Vivía en una situación precaria cuando mi vecina, que estaba muriendo, me propuso un trato: yo la cuidaría y, a cambio, ella me dejaría todas sus posesiones. Acepté, pero cuando leyeron su testamento, ¡no recibí nada! Pensé que me había engañado, pero al día siguiente, su abogado me dio algo que me dejó sin palabras.
Estaba sentada en el despacho de una abogada, frente a la sobrina de la señora Rhode. Cada pocos segundos, me miraba como si fuera un chicle pegado a un zapato.
El abogado se aclaró la garganta, abrió un expediente y comenzó a leer con voz monótona: “La residencia de Willow Street será donada a la organización benéfica Saint Matthew’s Outreach”.
Parpadeé. “¿Qué?”
No levantó la vista. «Mis ahorros personales se repartirán entre la iglesia de San Mateo y varias organizaciones benéficas. Dejo mi colección de joyas a mi sobrina».
Me senté en el despacho de un abogado.
Me quedé inmóvil, esperando a que me llamaran. ¡La señora Rhode me había prometido que heredaría todo si la cuidaba durante los últimos años de su vida!
El abogado pasó la página y cerró el expediente. “Con esto concluye la lectura”.
Lo miré fijamente. “¿Eso es todo? Pero ella me lo prometió…”
Un pensamiento me asaltó con tanta fuerza que sentí un nudo en el estómago. ¿Me habría mentido la señora Rhode?
Me levanté y salí corriendo antes de que alguno pudiera verme llorando.
¿Me mintió la señora Rhode?
Cuando regresé a mi apartamento alquilado, tenía dolor en el pecho.
Entré, cerré la puerta y me tumbé en la cama sin quitarme las botas.

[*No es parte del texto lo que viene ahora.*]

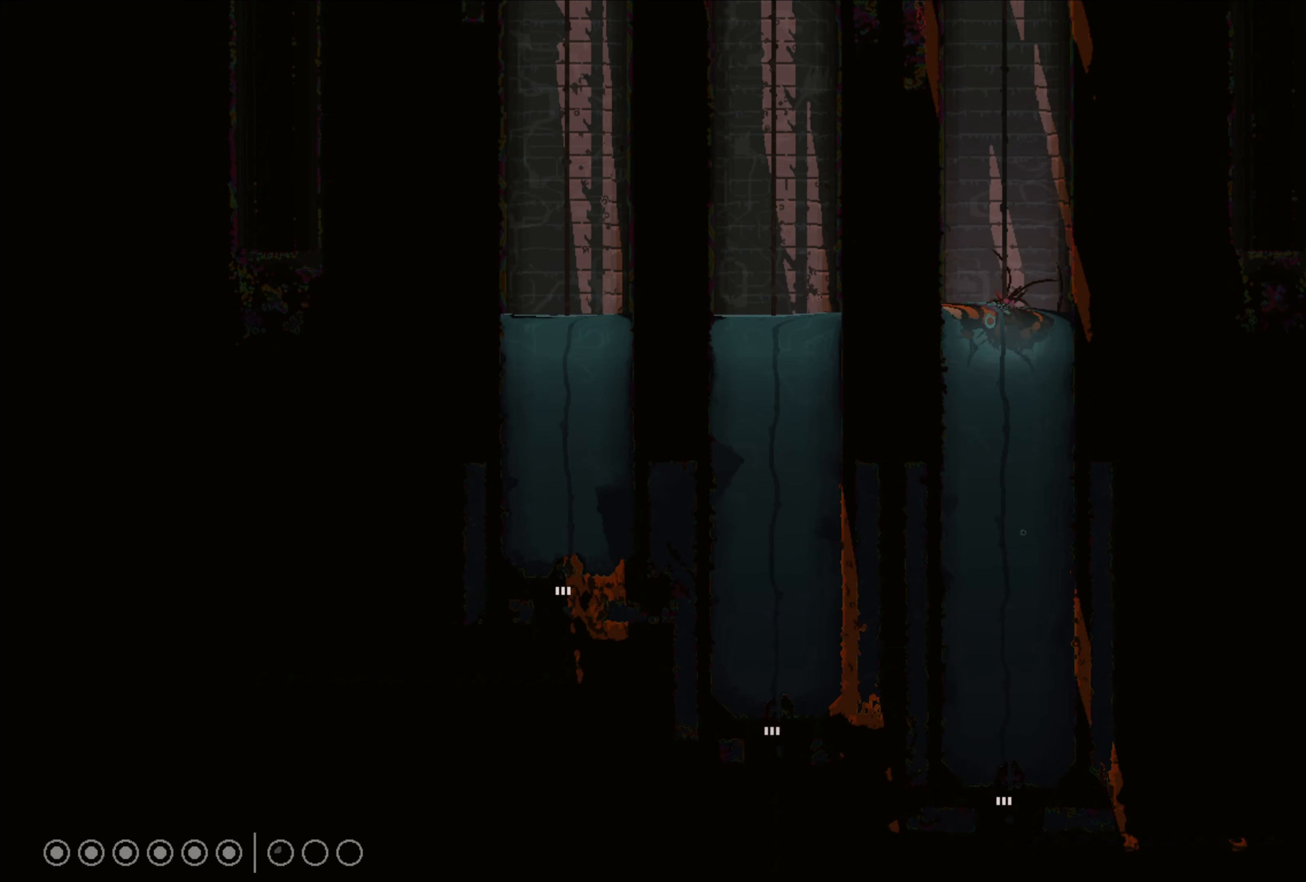
{"buttons": ["X"], "left_stick": "center", "right_stick": "center", "events": []}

Al principio, solo sentí ira, luego humillación, y después esa horrible y familiar sensación de ser el idiota en una historia que todos los demás entendieron antes que yo.
Pero debajo de todo esto, acechaba algo peor.

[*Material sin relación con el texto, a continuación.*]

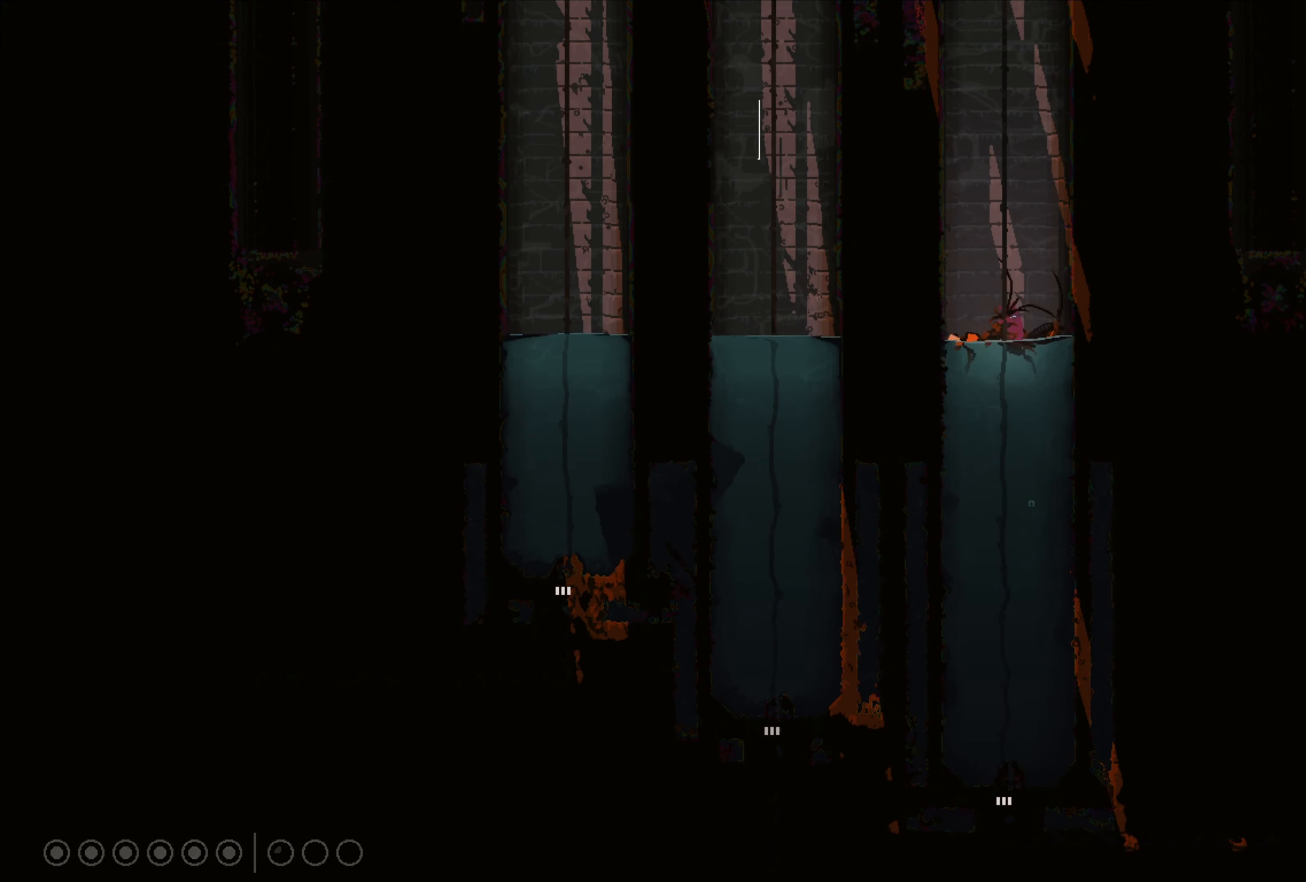
{"buttons": ["X"], "left_stick": "center", "right_stick": "center", "events": []}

La desilusión. Porque en el fondo, había empezado a creer que yo le importaba a la señora Rhode tanto como ella me importaba a mí.

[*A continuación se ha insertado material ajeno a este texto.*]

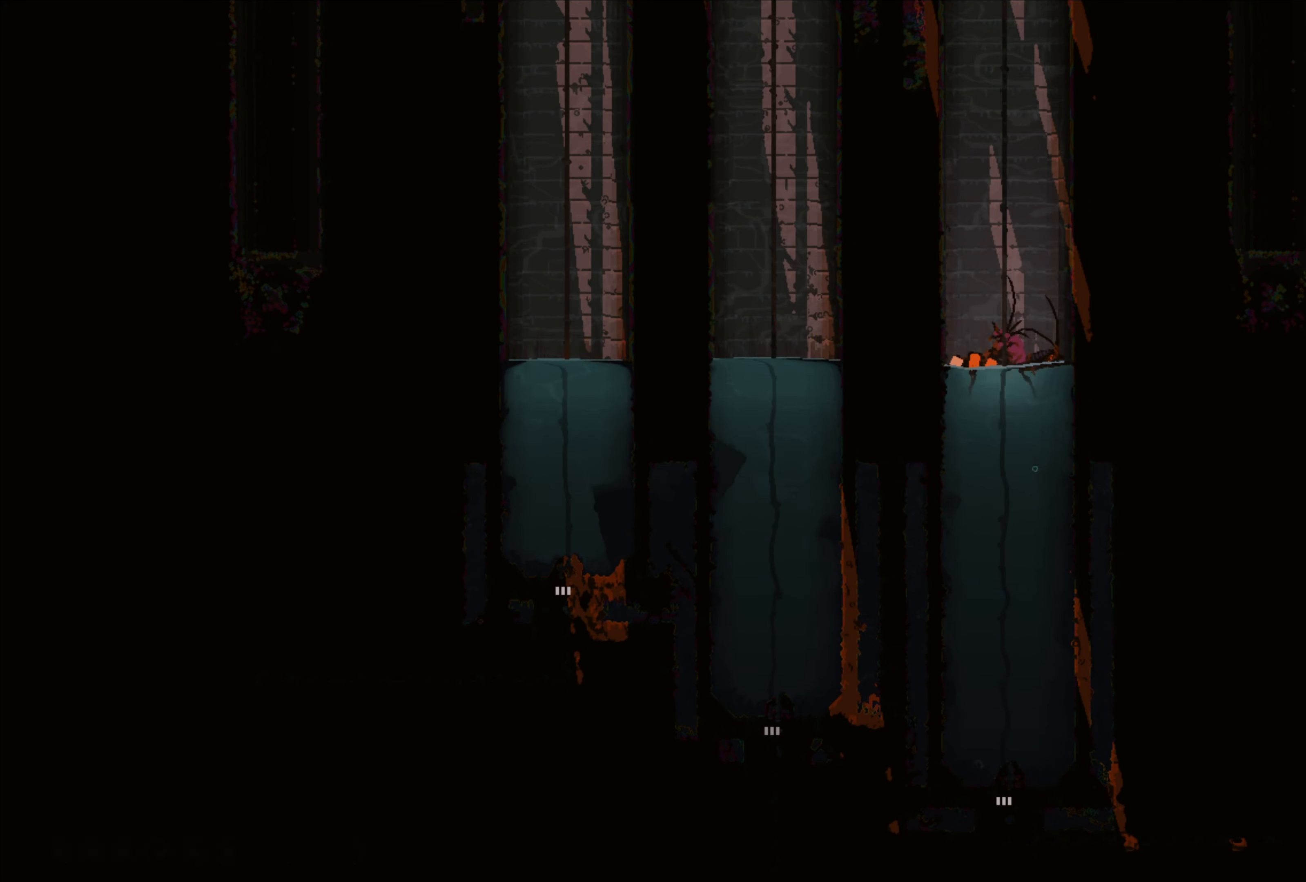
{"buttons": [], "left_stick": "up", "right_stick": "center", "events": [[267, "left_stick", "up"], [317, "X", "up"]]}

Debajo de todo esto, había algo peor.
Me crié en hogares de acogida, así que quizás debería haberlo sabido.
Mi madre me abandonó nada más nacer, y mi padre languidecía en prisión.
Aprendí muy pronto que los adultos podían decir cualquier cosa sin querer decir nada. Aprendí a empacar mis maletas rápidamente, a guardar mis pertenencias importantes en el mismo lugar y a no llorar delante de desconocidos si podía evitarlo.